Exercise:
All lines in the records that carry the string "services" are to be shown.

Supplied entries:

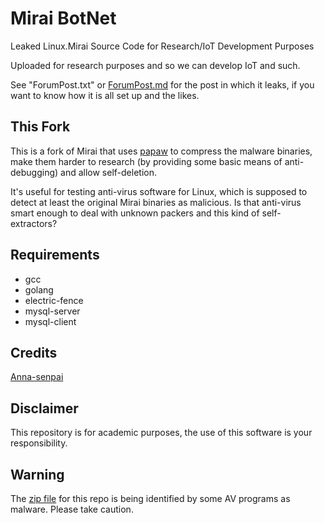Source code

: # Mirai BotNet
Leaked Linux.Mirai Source Code for Research/IoT Development Purposes

Uploaded for research purposes and so we can develop IoT and such.

See "ForumPost.txt" or [ForumPost.md](ForumPost.md) for the post in which it
leaks, if you want to know how it is all set up and the likes.

## This Fork

This is a fork of Mirai that uses [papaw](http://github.com/dimkr/papaw) to
compress the malware binaries, make them harder to research (by providing some
basic means of anti-debugging) and allow self-deletion.

It's useful for testing anti-virus software for Linux, which is supposed to
detect at least the original Mirai binaries as malicious. Is that anti-virus
smart enough to deal with unknown packers and this kind of self-extractors?

## Requirements
* gcc
* golang
* electric-fence
* mysql-server
* mysql-client

## Credits
[Anna-senpai](https://hackforums.net/showthread.php?tid=5420472)

## Disclaimer
This repository is for academic purposes, the use of this software is your
responsibility.

## Warning
The [zip file](https://www.virustotal.com/en/file/f10667215040e87dae62dd48a5405b3b1b0fe7dbbfbf790d5300f3cd54893333/analysis/1477822491/) for this repo is being identified by some AV programs as malware.  Please take caution.
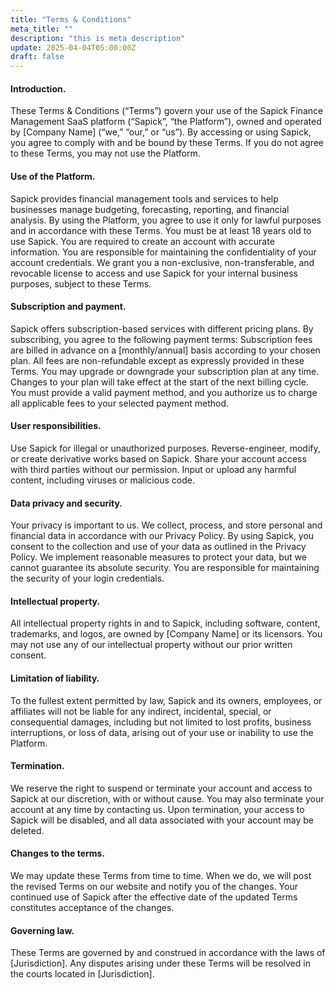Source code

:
 ```yaml
---
title: "Terms & Conditions"
meta_title: ""
description: "this is meta description"
update: 2025-04-04T05:00:00Z
draft: false
---
```


#### Introduction.

These Terms & Conditions (“Terms”) govern your use of the Sapick Finance Management SaaS platform (“Sapick”, “the Platform”), owned and operated by [Company Name] (“we,” “our,” or “us”). By accessing or using Sapick, you agree to comply with and be bound by these Terms. If you do not agree to these Terms, you may not use the Platform.

#### Use of the Platform.

Sapick provides financial management tools and services to help businesses manage budgeting, forecasting, reporting, and financial analysis. By using the Platform, you agree to use it only for lawful purposes and in accordance with these Terms. You must be at least 18 years old to use Sapick. You are required to create an account with accurate information. You are responsible for maintaining the confidentiality of your account credentials. We grant you a non-exclusive, non-transferable, and revocable license to access and use Sapick for your internal business purposes, subject to these Terms.

#### Subscription and payment.

Sapick offers subscription-based services with different pricing plans. By subscribing, you agree to the following payment terms: Subscription fees are billed in advance on a [monthly/annual] basis according to your chosen plan. All fees are non-refundable except as expressly provided in these Terms. You may upgrade or downgrade your subscription plan at any time. Changes to your plan will take effect at the start of the next billing cycle. You must provide a valid payment method, and you authorize us to charge all applicable fees to your selected payment method.

#### User responsibilities.

Use Sapick for illegal or unauthorized purposes. Reverse-engineer, modify, or create derivative works based on Sapick. Share your account access with third parties without our permission. Input or upload any harmful content, including viruses or malicious code.

#### Data privacy and security.

Your privacy is important to us. We collect, process, and store personal and financial data in accordance with our Privacy Policy. By using Sapick, you consent to the collection and use of your data as outlined in the Privacy Policy. We implement reasonable measures to protect your data, but we cannot guarantee its absolute security. You are responsible for maintaining the security of your login credentials.

#### Intellectual property.

All intellectual property rights in and to Sapick, including software, content, trademarks, and logos, are owned by [Company Name] or its licensors. You may not use any of our intellectual property without our prior written consent.

#### Limitation of liability.

To the fullest extent permitted by law, Sapick and its owners, employees, or affiliates will not be liable for any indirect, incidental, special, or consequential damages, including but not limited to lost profits, business interruptions, or loss of data, arising out of your use or inability to use the Platform.

#### Termination.

We reserve the right to suspend or terminate your account and access to Sapick at our discretion, with or without cause. You may also terminate your account at any time by contacting us. Upon termination, your access to Sapick will be disabled, and all data associated with your account may be deleted.

#### Changes to the terms.

We may update these Terms from time to time. When we do, we will post the revised Terms on our website and notify you of the changes. Your continued use of Sapick after the effective date of the updated Terms constitutes acceptance of the changes.

#### Governing law.

These Terms are governed by and construed in accordance with the laws of [Jurisdiction]. Any disputes arising under these Terms will be resolved in the courts located in [Jurisdiction].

Result for this exercise:
Sapick provides financial management tools and services to help businesses manage budgeting, forecasting, reporting, and financial analysis. By using the Platform, you agree to use it only for lawful purposes and in accordance with these Terms. You must be at least 18 years old to use Sapick. You are required to create an account with accurate information. You are responsible for maintaining the confidentiality of your account credentials. We grant you a non-exclusive, non-transferable, and revocable license to access and use Sapick for your internal business purposes, subject to these Terms.
Sapick offers subscription-based services with different pricing plans. By subscribing, you agree to the following payment terms: Subscription fees are billed in advance on a [monthly/annual] basis according to your chosen plan. All fees are non-refundable except as expressly provided in these Terms. You may upgrade or downgrade your subscription plan at any time. Changes to your plan will take effect at the start of the next billing cycle. You must provide a valid payment method, and you authorize us to charge all applicable fees to your selected payment method.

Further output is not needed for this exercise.